■ **PASSAGE TO READ**
Re: Checkpointing Dataflow Pipeline

2021-04-07 Thread Vincent Marquez
Looks like this is a common source of confusion, I had similar questions
about checkpointing in the beam slack.

In Spark Structured Streaming, checkpoints are saved to an *external* HDFS
location and persist *beyond* each run, so in the event of a stream
crashing, you can just point your next execution of the stream to the
checkpoint location.  Kafka  (or Kinesis/Redis Stream etc) offsets are
persisted in the checkpoint, so the stream would resume off of the last
committed checkpoint location.

It doesn't seem Beam has an external checkpoint that persists beyond a
single stream execution, so in Beam with Kinesis I believe you'll have to
manage your own offsets deliberately with an external source if you want to
achieve 'exactly once' semantics in the event of shutting down a stream and
 resuming it at a later point.

In Kafka you don't need this since as long as we ensure our offsets are
committed in finalization of a bundle, the offsets for a particular group
id are stored on the server.


On Tue, Apr 6, 2021 at 3:13 PM Kenneth Knowles  wrote:

> This sounds similar to the "Kafka Commit" in
> https://github.com/apache/beam/pull/12572 by +Boyuan Zhang
>  and also to how PubsubIO ACKs messages in the
> finalizer. I don't know much about KinesisIO or how Kinesis works. I was
> just asking to clarify, in case other folks know more, like +Alexey
> Romanenko  and +Ismaël Mejía  
> have
> modified KinesisIO. If the feature does not exist today, perhaps we can
> identify the best practices around this pattern.

■ **GIVEN DATA**

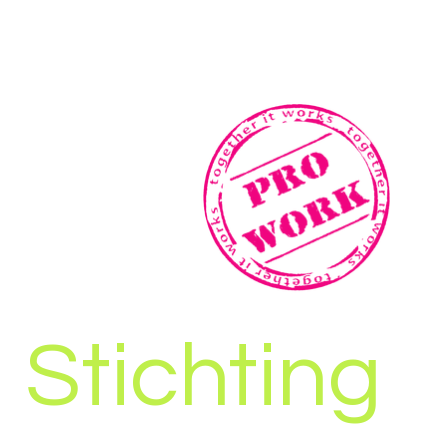
Stichting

■ **WHAT THE TASK REQUIRES**
In the thread on checkpointing a Dataflow pipeline, where does Spark Structured Streaming save its checkpoints?

■ **TASK RESULT**
To an external HDFS location that persists beyond each run.